_Passage given:_
____________

STATE OF MINNESOTA
Tax Court Page, J.
Took no part, Blatz, C.J.
In Re Rahr Malting Company, Petitioner.
In Re Rahr Malting Company,
vs. Filed: August 2, 2001
Office of Appellate Courts
County of Scott,
S Y L L A B U S
The tax court did not exercise its power in a manner unauthorized by law when it refused the taxpayer’s request to close the trial to the public and seal certain court records, where, on the record presented, the taxpayer made only conclusory allegations of possible harm and failed to explain how the information it sought to protect qualify as trade secrets.
Petition for writ denied, remanded for further proceedings.
Heard, considered, and decided by the court en banc.
Through a petition for a writ of prohibition, Rahr Malting Company (Rahr) asks this court to prohibit the Minnesota Tax Court from holding a public trial in its appeal of a tax valuation of its malting facility. The tax court denied Rahr’s motion to close portions of the trial to the public and to seal portions of the record to protect certain proprietary information. Rahr claims that, if the tax court does not protect the privacy of its proprietary information and the information becomes available to its competitors and customers, the disclosure will have a devastating negative impact on its business. We decline to issue a writ of prohibition, but remand for further proceedings consistent with this opinion.

____________

_Work to be completed:_
Reproduce the court opinion on Rahr Malting Company above, word for word and in full.

_Stored rows:_
____________

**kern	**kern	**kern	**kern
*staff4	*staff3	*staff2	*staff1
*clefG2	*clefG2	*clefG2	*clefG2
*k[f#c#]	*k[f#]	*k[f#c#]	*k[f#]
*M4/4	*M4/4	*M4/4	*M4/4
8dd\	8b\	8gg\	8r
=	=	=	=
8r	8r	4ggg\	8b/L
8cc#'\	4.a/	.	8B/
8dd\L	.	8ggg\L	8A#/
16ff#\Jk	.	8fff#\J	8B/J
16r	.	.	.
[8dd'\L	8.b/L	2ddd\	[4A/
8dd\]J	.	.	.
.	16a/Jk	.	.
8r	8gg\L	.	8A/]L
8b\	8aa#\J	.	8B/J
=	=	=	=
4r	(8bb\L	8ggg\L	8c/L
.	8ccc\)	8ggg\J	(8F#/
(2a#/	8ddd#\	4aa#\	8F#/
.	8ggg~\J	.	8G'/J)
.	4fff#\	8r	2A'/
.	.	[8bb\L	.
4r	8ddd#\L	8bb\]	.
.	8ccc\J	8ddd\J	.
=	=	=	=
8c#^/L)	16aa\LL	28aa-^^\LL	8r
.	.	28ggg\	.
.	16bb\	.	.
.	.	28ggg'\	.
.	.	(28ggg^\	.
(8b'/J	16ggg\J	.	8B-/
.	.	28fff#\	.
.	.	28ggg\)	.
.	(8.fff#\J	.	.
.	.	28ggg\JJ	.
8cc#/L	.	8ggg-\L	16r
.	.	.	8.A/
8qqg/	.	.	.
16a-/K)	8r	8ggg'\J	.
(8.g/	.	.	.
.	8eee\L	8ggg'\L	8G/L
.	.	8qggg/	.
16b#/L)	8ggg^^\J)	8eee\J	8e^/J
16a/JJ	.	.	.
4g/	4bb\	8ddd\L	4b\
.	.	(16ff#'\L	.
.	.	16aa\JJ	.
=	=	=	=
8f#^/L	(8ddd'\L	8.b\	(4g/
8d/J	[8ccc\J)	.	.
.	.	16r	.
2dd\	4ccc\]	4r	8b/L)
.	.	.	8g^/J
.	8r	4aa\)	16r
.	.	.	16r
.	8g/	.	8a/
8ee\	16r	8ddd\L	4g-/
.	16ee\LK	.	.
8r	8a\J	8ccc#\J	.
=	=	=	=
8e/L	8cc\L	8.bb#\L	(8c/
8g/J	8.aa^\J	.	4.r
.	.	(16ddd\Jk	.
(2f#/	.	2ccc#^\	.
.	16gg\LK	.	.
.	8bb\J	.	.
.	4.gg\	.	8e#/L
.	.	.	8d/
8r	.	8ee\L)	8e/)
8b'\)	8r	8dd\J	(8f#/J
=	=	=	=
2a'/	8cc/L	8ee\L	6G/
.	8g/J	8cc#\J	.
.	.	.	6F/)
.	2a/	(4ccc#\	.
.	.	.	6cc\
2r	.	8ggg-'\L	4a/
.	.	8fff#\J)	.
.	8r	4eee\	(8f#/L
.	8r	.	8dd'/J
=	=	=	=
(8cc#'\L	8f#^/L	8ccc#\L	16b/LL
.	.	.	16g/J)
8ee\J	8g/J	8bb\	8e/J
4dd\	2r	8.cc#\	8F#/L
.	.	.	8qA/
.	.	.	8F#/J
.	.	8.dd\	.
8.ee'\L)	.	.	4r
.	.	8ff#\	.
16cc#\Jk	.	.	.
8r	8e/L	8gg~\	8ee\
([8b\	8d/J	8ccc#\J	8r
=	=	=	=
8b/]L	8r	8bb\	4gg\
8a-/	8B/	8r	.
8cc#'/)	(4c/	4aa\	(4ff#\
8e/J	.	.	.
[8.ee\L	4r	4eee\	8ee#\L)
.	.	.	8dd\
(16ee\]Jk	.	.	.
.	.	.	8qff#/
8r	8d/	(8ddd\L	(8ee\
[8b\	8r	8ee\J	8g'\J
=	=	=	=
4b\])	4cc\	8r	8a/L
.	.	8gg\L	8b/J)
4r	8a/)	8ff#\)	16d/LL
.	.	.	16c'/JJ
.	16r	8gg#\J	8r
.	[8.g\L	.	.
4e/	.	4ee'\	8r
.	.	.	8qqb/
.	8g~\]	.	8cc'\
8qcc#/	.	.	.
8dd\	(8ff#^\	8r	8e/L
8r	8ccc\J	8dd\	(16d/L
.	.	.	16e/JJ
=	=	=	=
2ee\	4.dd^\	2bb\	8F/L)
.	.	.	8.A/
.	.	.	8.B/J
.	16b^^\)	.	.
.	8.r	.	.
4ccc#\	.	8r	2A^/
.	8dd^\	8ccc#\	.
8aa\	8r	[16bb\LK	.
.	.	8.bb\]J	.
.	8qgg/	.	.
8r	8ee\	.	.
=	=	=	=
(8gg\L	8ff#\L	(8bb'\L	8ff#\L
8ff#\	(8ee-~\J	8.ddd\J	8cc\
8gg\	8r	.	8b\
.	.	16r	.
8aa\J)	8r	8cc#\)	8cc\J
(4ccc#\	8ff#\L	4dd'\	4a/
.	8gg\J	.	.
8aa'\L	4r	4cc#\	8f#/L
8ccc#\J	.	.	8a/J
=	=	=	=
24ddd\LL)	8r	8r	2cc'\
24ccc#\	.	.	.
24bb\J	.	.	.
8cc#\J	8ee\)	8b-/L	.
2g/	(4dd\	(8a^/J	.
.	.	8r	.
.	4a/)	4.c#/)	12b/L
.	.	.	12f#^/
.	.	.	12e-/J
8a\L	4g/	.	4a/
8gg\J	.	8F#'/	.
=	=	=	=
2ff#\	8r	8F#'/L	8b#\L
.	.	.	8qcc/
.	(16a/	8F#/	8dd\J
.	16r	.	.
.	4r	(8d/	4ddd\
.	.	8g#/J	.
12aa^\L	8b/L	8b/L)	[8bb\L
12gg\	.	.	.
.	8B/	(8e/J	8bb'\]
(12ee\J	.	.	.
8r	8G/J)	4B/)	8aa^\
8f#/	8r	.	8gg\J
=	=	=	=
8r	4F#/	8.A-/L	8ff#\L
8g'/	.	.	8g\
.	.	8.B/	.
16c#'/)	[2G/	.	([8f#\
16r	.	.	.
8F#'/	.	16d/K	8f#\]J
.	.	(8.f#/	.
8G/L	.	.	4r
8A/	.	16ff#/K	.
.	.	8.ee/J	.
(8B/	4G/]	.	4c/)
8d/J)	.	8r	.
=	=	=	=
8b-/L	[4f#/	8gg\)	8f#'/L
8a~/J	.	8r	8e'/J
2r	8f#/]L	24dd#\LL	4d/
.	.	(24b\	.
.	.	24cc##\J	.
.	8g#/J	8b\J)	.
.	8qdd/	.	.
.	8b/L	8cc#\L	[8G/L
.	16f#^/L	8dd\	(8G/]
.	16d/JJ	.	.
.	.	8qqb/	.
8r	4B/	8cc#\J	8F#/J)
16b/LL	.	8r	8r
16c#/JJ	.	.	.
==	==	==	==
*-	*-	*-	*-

____________

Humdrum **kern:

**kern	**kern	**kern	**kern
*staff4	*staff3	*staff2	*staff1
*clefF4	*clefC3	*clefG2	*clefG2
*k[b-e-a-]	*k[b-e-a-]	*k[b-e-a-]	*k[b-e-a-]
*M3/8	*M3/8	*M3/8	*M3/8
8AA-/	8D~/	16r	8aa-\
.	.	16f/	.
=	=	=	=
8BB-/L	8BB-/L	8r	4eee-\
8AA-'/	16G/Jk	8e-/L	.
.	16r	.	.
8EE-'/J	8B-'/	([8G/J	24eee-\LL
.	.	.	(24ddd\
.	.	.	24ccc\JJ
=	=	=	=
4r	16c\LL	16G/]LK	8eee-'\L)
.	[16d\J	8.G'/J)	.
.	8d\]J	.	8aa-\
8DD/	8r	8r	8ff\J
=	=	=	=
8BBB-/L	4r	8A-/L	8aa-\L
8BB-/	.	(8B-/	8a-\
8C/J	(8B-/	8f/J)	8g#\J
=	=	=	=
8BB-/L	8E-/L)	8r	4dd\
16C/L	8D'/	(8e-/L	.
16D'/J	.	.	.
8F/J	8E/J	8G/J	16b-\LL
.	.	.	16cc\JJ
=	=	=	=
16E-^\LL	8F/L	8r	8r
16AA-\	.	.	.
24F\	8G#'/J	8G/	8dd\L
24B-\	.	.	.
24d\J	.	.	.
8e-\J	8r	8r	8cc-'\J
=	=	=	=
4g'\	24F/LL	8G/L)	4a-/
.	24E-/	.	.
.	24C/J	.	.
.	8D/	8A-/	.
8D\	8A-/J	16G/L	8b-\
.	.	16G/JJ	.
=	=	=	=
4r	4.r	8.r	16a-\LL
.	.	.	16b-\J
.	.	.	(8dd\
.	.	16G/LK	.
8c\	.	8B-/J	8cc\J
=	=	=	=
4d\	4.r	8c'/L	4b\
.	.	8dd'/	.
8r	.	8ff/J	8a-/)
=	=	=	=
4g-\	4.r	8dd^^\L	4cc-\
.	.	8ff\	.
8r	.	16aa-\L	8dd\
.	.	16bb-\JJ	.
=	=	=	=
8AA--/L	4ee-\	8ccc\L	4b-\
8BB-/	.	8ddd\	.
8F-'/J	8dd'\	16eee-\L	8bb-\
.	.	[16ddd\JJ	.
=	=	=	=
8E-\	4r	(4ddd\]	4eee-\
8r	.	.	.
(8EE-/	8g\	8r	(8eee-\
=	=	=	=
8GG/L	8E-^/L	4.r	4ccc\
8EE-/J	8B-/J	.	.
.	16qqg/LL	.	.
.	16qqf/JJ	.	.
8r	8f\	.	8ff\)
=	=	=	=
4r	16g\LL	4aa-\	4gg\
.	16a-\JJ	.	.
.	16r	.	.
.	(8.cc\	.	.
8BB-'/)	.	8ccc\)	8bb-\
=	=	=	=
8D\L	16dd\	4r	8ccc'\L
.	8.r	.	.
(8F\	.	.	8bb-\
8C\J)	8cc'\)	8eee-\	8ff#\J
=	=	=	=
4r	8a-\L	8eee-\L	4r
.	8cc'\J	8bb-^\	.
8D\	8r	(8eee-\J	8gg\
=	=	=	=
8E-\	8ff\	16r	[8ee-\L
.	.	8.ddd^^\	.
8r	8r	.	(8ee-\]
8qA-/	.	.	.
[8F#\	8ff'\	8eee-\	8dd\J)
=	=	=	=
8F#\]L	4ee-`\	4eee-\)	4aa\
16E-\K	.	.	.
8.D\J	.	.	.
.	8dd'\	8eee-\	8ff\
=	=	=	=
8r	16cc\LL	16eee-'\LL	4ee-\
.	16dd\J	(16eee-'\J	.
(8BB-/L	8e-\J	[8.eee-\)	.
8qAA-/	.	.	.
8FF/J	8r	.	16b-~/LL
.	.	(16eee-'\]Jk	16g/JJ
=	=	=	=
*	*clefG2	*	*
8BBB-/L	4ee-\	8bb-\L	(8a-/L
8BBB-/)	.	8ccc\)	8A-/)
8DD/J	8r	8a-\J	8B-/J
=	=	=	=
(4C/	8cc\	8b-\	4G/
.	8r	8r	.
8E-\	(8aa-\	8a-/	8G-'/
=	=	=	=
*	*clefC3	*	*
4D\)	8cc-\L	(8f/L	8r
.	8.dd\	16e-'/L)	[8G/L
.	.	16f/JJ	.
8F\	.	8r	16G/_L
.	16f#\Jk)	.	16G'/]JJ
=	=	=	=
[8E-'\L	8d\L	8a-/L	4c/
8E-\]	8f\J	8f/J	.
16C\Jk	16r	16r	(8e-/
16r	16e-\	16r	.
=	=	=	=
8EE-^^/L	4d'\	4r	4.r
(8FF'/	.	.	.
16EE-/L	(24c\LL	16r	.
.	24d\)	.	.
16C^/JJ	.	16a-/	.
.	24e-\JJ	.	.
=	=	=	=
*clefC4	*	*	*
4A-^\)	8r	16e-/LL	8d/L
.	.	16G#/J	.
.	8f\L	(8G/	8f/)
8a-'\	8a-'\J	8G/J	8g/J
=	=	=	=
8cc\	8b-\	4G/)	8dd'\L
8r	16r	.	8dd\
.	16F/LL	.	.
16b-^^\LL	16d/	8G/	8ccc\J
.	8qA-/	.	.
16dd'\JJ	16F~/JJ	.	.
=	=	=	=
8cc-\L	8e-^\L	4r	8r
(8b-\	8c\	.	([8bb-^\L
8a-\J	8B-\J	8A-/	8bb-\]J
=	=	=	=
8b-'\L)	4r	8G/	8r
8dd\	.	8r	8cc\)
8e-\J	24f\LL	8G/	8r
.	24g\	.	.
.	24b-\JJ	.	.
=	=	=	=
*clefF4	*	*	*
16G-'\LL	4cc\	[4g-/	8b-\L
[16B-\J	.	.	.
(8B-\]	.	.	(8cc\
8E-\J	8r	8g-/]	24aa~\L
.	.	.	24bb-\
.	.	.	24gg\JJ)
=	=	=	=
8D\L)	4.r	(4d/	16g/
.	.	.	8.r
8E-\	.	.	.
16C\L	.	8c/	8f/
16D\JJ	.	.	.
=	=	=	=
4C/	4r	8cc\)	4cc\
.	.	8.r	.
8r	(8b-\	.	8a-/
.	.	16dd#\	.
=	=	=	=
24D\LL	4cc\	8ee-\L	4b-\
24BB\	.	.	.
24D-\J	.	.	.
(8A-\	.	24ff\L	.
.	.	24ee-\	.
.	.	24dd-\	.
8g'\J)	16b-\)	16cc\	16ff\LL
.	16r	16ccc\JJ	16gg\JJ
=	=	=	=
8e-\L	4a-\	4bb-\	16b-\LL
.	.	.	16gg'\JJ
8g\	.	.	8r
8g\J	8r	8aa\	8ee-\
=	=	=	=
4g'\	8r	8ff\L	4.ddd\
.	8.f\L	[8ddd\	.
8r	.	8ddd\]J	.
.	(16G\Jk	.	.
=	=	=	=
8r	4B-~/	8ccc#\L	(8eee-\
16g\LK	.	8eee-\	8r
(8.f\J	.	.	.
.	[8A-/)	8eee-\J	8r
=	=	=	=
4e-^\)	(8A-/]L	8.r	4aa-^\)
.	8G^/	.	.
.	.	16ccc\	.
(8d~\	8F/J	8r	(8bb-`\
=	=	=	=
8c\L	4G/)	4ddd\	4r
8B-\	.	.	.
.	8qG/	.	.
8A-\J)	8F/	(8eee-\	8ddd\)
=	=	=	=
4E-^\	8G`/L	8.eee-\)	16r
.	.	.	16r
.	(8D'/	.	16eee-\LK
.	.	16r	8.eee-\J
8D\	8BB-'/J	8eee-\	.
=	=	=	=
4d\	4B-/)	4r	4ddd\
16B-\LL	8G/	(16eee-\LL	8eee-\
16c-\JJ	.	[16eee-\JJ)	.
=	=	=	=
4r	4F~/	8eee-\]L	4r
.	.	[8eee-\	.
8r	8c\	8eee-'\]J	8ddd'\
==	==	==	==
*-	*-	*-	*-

____________

_Task response:_
STATE OF MINNESOTA
Tax Court Page, J.
Took no part, Blatz, C.J.
In Re Rahr Malting Company, Petitioner.
In Re Rahr Malting Company,
vs. Filed: August 2, 2001
Office of Appellate Courts
County of Scott,
S Y L L A B U S
The tax court did not exercise its power in a manner unauthorized by law when it refused the taxpayer’s request to close the trial to the public and seal certain court records, where, on the record presented, the taxpayer made only conclusory allegations of possible harm and failed to explain how the information it sought to protect qualify as trade secrets.
Petition for writ denied, remanded for further proceedings.
Heard, considered, and decided by the court en banc.
Through a petition for a writ of prohibition, Rahr Malting Company (Rahr) asks this court to prohibit the Minnesota Tax Court from holding a public trial in its appeal of a tax valuation of its malting facility. The tax court denied Rahr’s motion to close portions of the trial to the public and to seal portions of the record to protect certain proprietary information. Rahr claims that, if the tax court does not protect the privacy of its proprietary information and the information becomes available to its competitors and customers, the disclosure will have a devastating negative impact on its business. We decline to issue a writ of prohibition, but remand for further proceedings consistent with this opinion.